College career fairs aren’t going away anytime soon, as most employers still want to build a reputation on campus. Handshake helps out both employers and career services with tools to plan events, schedule interviews, etc. on campus. While most recruiting will be done on the site, the best employers will still maintain a presence on campus.

They have a brand that feels like it will stick. Let’s face it, the student-to-employer space won’t be shared by multiple technologies. Someone will win this space and control the vast amount of college hiring that takes place. I like the Handshake brand and story, I think it could stick. That’s important in a game that has yet to be decided.

They’ve built a UI/UX that students will feel very comfortable with and it’s as easy to use as any social media site they use now, and it’s clean. By uploading your resume most of the profile is auto-filled and it can be tweaked from there.

If you recruit on campus or from colleges, you need to check out Handshake.  The technology makes it easy to find kids on campus whereas college career service offices tend to be a pain in the butt to deal with and only want to post openings for you, versus give you direct access to students when you need them, not when the annual career fair is scheduled.

LinkedIn will have a say in how all of this ends. I can’t believe they’ll sit on the sidelines for this and watch Handshake just take the college market from them without a fight and a product of their own. Handshake has some first round funding, enough to make some noise, but not enough to send fear into LI! Stay tuned, it should be interesting.

T3 – Talent Tech Tuesday – is a weekly series here at The Project to educate and inform everyone who stops by on a daily/weekly basis on some great HR, recruiting, and sourcing technologies that are on the market.  None of the companies who I highlight are paying me for this promotion.  There are so many really cool things going on in the tech space and I wanted to educate myself and share what I find.  If you want to be on T3 – send me a note.

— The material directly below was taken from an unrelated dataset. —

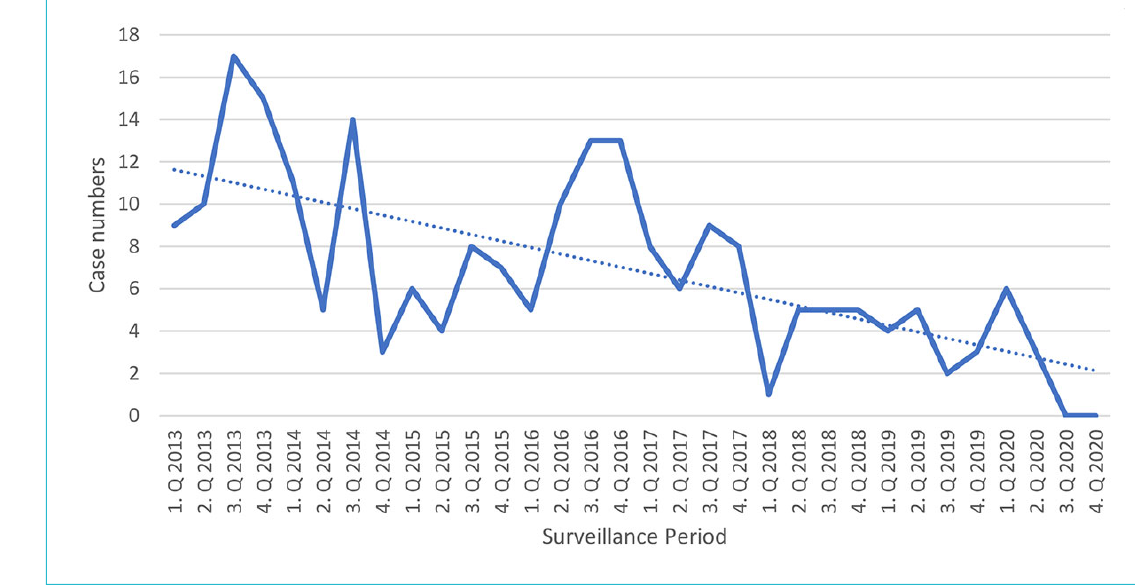
Figure 2: Seasonal variations in incidence by quarter (for 95% confidence intervals see table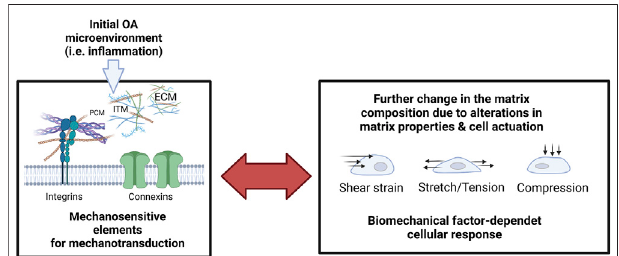
FIGURE 10 | The reciprocity of cellular mechanosensation escalates the pathological response during in fl ammatory onset and progression of OA. Microenvironmental factors of the extracellular matrix (extracellular matrix, ECM; pericellular matrix, PCM; Interterritorial matrix, and ITM) are monitored by cell-bound mechanosensitive structures such as integrins and connexins that again mediate dysfunctional cell activity and pathological matrix biosynthesis. Pathological mechanosignaling in turn in fl uences the cellular sensation towards shear strain, stretching, and compressive loading. Created with permissions from Biorender.com.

4 thoughts on “T3 – Handshake @JoinHandshake

  1. Handshake is impressive in simplifying a lot of the campus recruitment processes. But as someone who has recruited graduates for many years, the weakness in their system is the limited filters an employer can use to screen candidates.
    GPA, school, degree level, major etc is all basic info. What’s missing is career related work experience and the type/level of extra-curricular activities. That’s what distinguishes strong graduates from the middle-of-the roaders. And that’s what employers want – how to shortlist to the top 20%.

  2. Hi Heather, interested in your use case…do you need multiple feeds coming from multiple employers in your area for this to work well. Shane

  3. Hi! I’m one of those pain in the neck college career services people, here to clarify a few things. 1. It’s nice that Handshake is free to employers–all similar vendors are except for premium services–but charging college career centers isn’t the most sustainable business model. Many career centers, especially at smaller colleges serving lower-income students, can’t afford more than about $3,000 per year for vendor software. I’ve been in the field long enough to see 6-7 other vendors go out of business. Therefore it’s unlikely any single vendor will corner the market unless they are very cheap. 2. Colleges are governed by a federal law called FERPA which makes it illegal for us to hand out student contact information to employers. 3. Nothing is going to replace LinkedIn and it’s silly to pretend that. Career centers now all push their students to use it and provide advanced training on it. Rather than segregate college talent in another platform, we use LinkedIn. 4. The real game changer would be a platform that lets recruiters sync their ATS with platforms like Handshake, Symplicity or GradLeaders, and let colleges unload jobs from an XML feed rather than manually posting. I’ve asked ATS vendors why they don’t get into this market and they all referred to problem #1 above.

    • Great insight Heather – thanks for sharing. I also believe LI can control this market if they wanted to, but they seem not to want to. Let’s see if Microsoft has another opinion on this!